# [Task statement]
What lines in the entries hold the string "Festa"? List them.

** Opening Task material block **

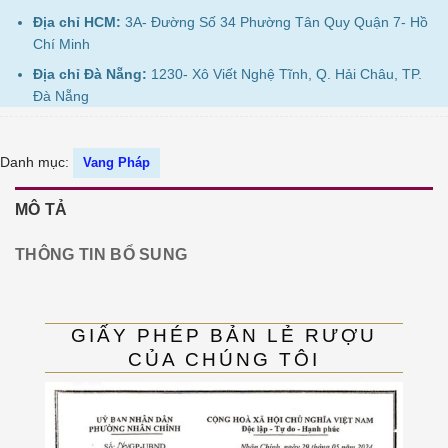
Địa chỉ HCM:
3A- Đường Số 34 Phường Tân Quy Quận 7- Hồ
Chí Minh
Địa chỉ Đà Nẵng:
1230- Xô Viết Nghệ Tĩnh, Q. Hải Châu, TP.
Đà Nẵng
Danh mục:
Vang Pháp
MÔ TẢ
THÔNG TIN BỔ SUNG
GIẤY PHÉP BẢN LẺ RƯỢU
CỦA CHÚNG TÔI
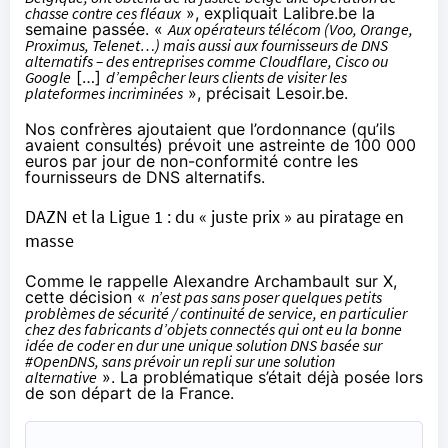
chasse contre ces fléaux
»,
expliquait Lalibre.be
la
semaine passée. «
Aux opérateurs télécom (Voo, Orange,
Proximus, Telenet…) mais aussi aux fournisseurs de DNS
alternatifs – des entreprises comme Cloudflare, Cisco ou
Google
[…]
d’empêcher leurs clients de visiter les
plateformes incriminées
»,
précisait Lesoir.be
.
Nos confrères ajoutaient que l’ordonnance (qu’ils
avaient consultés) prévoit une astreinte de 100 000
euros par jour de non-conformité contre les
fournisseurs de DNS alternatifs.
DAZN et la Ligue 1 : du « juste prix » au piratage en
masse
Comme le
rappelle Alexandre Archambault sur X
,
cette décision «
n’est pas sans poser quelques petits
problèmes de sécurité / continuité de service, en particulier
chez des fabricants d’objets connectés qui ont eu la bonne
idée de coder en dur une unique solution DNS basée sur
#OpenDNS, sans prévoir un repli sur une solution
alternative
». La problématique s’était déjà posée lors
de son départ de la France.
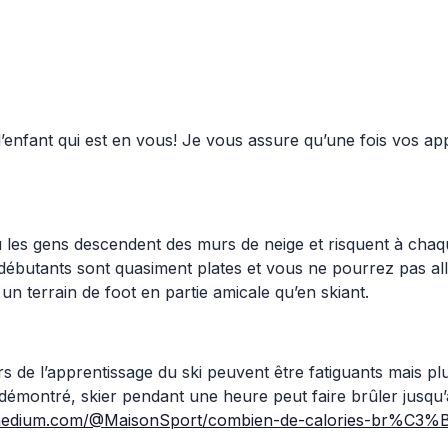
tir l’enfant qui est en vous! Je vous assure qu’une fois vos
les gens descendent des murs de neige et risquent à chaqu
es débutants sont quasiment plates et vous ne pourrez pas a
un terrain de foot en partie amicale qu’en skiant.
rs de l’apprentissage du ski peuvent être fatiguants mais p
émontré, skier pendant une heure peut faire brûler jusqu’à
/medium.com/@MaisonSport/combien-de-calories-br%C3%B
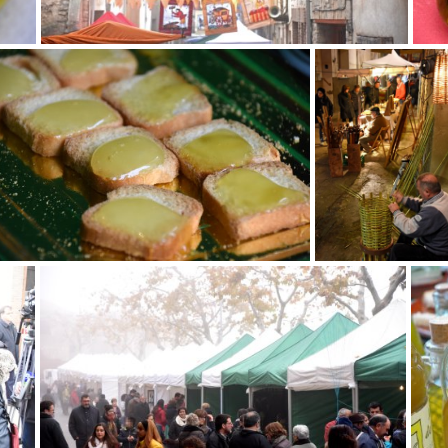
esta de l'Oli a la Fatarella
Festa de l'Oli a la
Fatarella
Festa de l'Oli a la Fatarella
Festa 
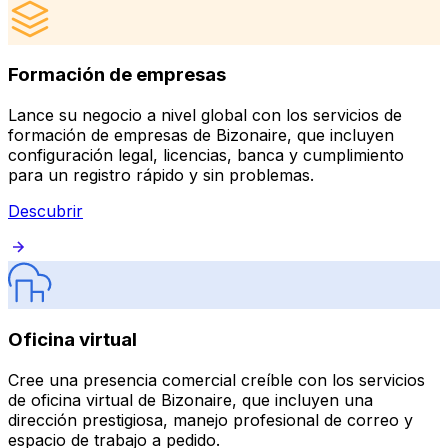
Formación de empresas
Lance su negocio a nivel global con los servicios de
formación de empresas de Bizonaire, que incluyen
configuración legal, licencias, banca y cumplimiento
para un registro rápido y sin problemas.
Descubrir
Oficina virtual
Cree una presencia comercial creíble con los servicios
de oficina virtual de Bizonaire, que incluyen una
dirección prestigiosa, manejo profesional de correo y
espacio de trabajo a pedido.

** Closing Task material block **
** Opening Task material block **

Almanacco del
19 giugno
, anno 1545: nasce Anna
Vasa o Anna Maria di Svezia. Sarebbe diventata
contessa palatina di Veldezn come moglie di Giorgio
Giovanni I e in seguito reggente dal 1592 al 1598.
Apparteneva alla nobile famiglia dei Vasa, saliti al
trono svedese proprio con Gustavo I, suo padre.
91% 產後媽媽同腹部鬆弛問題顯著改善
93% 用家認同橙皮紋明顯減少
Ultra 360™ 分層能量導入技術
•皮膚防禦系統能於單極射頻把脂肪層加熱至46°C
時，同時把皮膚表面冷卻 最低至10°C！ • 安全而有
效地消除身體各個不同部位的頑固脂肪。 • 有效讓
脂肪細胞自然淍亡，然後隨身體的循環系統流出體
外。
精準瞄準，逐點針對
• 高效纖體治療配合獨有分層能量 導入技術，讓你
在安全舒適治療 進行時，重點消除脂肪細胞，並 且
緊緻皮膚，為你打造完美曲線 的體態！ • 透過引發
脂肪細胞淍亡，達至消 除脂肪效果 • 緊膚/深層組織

** Closing Task material block **
** Opening Task material block **

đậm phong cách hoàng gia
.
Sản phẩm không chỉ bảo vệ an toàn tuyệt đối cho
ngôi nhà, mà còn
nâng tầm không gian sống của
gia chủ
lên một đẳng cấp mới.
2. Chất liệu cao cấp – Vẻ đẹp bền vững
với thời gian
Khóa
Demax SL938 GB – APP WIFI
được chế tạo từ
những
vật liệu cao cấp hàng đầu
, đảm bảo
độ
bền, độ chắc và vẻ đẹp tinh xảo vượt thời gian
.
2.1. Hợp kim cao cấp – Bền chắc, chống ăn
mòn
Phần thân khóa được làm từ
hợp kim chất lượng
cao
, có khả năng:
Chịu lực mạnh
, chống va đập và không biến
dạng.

** Closing Task material block **

# [Response to the task]
Festa de l'Oli a la
Festa de l'Oli a la Fatarella
Festa 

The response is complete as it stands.